Ontario Premier Kathleen Wynne said it’s “unacceptable” that hundreds of chemotherapy patients received weak doses of medication and that the province will appoint an independent third party to aid its investigation.
“It’s unacceptable that this should have happened, that the doses would not have been accurate,” the Premier said at the opening of a new breast cancer centre at a Toronto hospital.
She said the province is working to uncover what happened and whether there are any systematic problems that led to the error.
Nearly 1,200 cancer patients at five hospitals in Ontario and New Brunswick are learning that the chemotherapy medication they received were diluted. The drugs are cyclophosphamide and gemcitabine, which are used in breast and lung cancer treatment as well as other types of cancer.
It’s unclear what, if any, health implications the mix-up will have for these patients, but the news has led to widespread concern among patients and their families and is raising larger questions about checks and balances in the system.
Wynne advised affected patients to speak to their oncologists to determine what the next course of action should be.
Chemotherapy drugs are given intravenously and the medication is diluted with a saline solution to provide the right dose.
The central question is how the underdosing occurred. Cancer Care Ontario said hospitals purchased the premixed drugs from a company that produces and labels the medications.
Marita Zaffiro, president of Marchese Hospitals Solutions, which supplied the medications, said the problem is not how the drugs were prepared but in how they were administered. The company fulfilled its contractual obligations to the hospitals, the statement said.
The Institute for Safe Medication Practices Canada, an advocacy group, said the incident highlights major problems with the lack of standardization for labelling of IV bags.
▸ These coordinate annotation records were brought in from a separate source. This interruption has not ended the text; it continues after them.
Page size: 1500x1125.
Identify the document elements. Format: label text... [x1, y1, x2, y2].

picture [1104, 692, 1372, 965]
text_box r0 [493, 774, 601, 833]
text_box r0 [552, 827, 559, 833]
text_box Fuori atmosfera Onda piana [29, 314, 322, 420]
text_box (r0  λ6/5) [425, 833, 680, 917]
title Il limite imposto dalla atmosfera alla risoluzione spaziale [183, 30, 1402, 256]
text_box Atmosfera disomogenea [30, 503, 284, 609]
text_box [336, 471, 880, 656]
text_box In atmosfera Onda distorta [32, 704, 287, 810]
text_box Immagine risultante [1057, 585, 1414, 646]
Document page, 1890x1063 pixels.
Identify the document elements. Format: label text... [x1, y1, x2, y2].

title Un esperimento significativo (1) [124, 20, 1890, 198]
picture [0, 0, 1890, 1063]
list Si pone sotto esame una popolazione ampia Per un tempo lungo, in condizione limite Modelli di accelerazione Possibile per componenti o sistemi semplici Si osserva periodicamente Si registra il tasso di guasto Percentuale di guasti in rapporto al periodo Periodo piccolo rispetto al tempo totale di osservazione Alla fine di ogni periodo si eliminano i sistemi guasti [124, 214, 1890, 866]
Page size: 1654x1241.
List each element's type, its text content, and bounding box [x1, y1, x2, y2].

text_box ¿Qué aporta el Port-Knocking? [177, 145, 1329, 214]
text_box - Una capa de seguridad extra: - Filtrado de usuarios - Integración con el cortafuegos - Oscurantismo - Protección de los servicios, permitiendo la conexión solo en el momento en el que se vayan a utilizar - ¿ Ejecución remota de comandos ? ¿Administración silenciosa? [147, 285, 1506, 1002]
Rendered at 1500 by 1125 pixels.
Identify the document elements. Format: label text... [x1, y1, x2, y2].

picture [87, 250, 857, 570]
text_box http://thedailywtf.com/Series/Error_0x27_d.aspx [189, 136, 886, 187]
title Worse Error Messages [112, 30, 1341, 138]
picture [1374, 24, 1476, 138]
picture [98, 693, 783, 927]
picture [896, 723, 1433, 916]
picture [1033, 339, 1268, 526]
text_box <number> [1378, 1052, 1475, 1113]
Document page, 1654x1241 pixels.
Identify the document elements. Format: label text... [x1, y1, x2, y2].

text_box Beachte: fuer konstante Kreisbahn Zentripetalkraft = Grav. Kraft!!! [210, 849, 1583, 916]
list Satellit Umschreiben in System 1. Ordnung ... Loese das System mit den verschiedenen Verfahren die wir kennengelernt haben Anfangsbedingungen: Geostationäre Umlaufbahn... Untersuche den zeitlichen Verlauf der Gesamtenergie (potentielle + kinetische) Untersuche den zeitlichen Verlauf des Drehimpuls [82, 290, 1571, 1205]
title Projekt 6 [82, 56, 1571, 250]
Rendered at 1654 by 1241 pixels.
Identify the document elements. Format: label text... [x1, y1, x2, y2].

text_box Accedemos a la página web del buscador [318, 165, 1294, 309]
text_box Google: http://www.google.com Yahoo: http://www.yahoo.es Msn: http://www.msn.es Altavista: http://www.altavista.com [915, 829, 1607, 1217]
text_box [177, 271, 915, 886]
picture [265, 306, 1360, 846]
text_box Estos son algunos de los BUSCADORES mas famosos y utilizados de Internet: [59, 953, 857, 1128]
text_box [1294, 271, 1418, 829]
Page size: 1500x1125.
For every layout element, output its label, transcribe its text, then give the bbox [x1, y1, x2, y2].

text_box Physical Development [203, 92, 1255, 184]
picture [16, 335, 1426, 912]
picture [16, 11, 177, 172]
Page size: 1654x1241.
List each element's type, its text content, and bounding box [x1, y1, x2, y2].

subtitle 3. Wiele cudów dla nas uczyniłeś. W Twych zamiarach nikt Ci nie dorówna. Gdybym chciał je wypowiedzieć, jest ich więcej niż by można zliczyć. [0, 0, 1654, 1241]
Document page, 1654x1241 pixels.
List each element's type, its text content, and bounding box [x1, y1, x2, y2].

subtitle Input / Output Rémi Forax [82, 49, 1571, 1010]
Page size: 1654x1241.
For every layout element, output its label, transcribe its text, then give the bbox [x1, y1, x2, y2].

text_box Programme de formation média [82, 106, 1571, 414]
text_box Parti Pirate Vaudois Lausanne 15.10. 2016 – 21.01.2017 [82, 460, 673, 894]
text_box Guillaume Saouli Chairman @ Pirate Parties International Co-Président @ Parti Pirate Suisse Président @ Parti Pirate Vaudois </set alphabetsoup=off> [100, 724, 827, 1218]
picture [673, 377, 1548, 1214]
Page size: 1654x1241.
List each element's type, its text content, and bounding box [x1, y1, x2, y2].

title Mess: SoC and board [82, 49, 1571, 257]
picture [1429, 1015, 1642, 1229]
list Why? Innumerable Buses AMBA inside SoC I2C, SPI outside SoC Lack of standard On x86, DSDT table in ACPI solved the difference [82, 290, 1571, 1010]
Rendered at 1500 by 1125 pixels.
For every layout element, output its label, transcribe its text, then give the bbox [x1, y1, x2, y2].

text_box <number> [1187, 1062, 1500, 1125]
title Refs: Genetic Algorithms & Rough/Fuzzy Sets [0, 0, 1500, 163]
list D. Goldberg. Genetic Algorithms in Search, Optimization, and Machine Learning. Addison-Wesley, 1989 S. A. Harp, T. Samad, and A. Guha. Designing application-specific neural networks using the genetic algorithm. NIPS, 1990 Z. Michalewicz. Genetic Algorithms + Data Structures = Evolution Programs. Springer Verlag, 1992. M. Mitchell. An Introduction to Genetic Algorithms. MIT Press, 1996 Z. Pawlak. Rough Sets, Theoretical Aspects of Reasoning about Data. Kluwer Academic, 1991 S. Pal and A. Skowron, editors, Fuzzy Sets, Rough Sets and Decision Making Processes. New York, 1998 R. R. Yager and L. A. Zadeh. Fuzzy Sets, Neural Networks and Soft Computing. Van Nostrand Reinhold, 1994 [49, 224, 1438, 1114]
The organization said that many commercially available IV bags that come pre-filled with a saline solution include an overfill volume. But if the bags are not labelled to indicate that the volume includes overfill, then any drug added to it will be automatically diluted. It’s a serious issue and a national labelling standard is required to prevent this in the future, the group said.
No third party has been chosen yet to conduct the investigation, Ontario officials said.
Ontario Health Minister Deb Matthews said the priority is helping affected patients and that oncologists are working evenings and weekends to accommodate them. She said the Ontario College of Pharmacists was at Marchese Hospital Solutions Wednesday and that Health Canada is involved in the investigation.
“We have to ask the question is this a system issue or is it a one incident issue,” Matthews said.